-- Exercise description --
Find the lines below in which the string "intelligente" occurs. Copy each one.

Saved data entries
- Opening Delimiter -

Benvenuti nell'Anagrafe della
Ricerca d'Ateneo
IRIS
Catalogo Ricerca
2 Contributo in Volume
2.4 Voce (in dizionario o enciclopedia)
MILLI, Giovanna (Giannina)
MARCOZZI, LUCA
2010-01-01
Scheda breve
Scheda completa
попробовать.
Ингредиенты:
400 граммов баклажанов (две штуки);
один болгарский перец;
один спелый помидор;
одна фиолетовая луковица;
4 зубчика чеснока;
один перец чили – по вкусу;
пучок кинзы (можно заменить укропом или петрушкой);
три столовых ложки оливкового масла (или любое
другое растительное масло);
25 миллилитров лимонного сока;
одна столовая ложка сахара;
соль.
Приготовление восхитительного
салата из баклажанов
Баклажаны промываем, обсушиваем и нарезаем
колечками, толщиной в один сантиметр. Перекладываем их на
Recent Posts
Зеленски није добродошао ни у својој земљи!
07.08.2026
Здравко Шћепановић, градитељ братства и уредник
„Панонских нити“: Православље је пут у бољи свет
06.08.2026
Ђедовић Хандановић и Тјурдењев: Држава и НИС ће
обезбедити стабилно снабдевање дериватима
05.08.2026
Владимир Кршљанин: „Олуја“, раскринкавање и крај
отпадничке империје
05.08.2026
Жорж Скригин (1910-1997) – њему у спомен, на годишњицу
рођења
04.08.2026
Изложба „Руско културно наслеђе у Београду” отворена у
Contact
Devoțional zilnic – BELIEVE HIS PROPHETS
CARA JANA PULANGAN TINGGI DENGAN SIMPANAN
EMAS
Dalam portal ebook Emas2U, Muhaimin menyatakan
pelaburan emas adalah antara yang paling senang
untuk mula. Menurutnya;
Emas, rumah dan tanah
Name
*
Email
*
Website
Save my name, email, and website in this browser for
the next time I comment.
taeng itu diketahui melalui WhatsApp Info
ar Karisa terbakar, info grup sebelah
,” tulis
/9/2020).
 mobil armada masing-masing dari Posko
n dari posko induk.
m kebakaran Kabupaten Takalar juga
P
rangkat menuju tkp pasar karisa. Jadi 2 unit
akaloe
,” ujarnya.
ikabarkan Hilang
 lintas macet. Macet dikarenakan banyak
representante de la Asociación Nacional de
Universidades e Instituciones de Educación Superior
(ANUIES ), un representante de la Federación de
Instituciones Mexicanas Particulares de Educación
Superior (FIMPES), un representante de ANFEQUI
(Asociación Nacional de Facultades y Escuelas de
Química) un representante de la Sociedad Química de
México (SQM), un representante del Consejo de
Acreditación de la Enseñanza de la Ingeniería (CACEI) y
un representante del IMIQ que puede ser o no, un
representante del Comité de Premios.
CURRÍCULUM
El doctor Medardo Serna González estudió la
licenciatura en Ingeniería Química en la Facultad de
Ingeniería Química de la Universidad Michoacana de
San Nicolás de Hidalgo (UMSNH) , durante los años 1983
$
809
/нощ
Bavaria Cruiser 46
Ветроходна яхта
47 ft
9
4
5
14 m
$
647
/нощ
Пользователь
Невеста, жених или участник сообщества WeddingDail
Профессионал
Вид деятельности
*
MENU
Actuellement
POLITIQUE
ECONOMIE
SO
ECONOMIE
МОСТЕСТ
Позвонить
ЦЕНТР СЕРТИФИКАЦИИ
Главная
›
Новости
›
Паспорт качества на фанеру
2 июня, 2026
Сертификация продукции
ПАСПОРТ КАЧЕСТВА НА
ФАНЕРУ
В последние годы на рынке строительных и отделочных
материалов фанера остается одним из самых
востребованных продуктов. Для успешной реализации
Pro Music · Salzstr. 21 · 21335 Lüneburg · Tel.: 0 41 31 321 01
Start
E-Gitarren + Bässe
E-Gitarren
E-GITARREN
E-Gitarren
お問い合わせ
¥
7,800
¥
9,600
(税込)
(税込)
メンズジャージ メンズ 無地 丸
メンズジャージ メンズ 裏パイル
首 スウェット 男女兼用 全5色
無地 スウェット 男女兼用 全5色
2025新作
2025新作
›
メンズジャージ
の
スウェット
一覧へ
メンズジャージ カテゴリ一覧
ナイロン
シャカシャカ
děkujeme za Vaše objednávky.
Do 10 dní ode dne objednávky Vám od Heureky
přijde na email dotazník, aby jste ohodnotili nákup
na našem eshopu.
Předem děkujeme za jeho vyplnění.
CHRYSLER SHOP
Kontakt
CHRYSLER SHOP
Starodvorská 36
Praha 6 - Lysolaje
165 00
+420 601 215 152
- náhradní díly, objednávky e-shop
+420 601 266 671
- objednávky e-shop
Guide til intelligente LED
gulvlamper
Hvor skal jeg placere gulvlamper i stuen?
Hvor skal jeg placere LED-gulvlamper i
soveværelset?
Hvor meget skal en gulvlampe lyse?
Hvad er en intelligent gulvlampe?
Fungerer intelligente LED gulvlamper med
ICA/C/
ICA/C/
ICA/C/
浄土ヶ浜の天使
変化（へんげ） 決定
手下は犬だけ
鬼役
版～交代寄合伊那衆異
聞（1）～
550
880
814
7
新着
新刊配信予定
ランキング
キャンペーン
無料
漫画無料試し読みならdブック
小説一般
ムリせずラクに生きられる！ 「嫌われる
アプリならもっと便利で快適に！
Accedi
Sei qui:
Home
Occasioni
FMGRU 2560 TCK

- Closing Delimiter -

-- Output for this task --
Guide til intelligente LED
Fungerer intelligente LED gulvlamper med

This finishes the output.